PASSAGE PROVIDED:
▽
How to Talk about Cultural Trauma through Art, or, Working With Difficult Pasts

This essay revisits the starting points of the project Communicating Difficult Pasts, which curators and researchers Margaret Tali and Ieva Astahovska initiated in 2018 while searching for new ways to artistically and curatorially explore the twentieth-century history of the Baltic region and its ongoing impact. Exchanges and discussions that they facilitated in the broader region around the Baltic states revealed many shared narratives of memory within a still-to-be-written history of the twentieth century. Opening up questions related to transnational memory, trauma, silences, and lack of representation of the darker sides of this history, the project also created new solidarities.

Baltic history, with its different colonial occupations and military conflicts, is so complex that it is often difficult to make sense of it to outsiders without simplifying it significantly.  We have continued to use Western categories in art and cultural history to describe it, when in fact, new frameworks and concepts are necessary to articulate it for both ourselves and others. The needs to decolonize knowledge and to create new solidarities were crucial motivations in initiating Communicating Difficult Pasts, a collaborative project that we started as curators positioned within and outside the region, in Rotterdam/Tallinn and Riga, respectively.1Ieva Astahovska works at the Latvian Center for Contemporary Art in Riga, and Margaret Tali works at the Institute of Art History and Visual Culture in the Estonian Academy of Arts and shares her time between Rotterdam and Tallinn. We wished to gather younger-generation researchers around the twentieth-century past, and also to engage artists in exchanges about the subject of communicating legacies of violence.
△
RECORDED INFORMATION:
▽
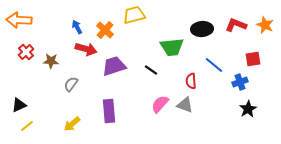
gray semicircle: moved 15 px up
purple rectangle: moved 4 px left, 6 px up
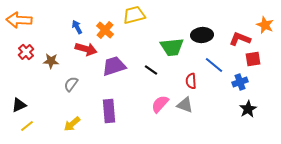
red L-shape: moved 4 px right, 14 px down
black ellipse: moved 6 px down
△
INSTRUCTIONS FOR THE TASK:
From the essay on Communicating Difficult Pasts, write out the part that opens with the words containing "How to Talk" and closes with "created new solidarities.", copying it exactly.

COMPLETE RESPONSE:
How to Talk about Cultural Trauma through Art, or, Working With Difficult Pasts

This essay revisits the starting points of the project Communicating Difficult Pasts, which curators and researchers Margaret Tali and Ieva Astahovska initiated in 2018 while searching for new ways to artistically and curatorially explore the twentieth-century history of the Baltic region and its ongoing impact. Exchanges and discussions that they facilitated in the broader region around the Baltic states revealed many shared narratives of memory within a still-to-be-written history of the twentieth century. Opening up questions related to transnational memory, trauma, silences, and lack of representation of the darker sides of this history, the project also created new solidarities.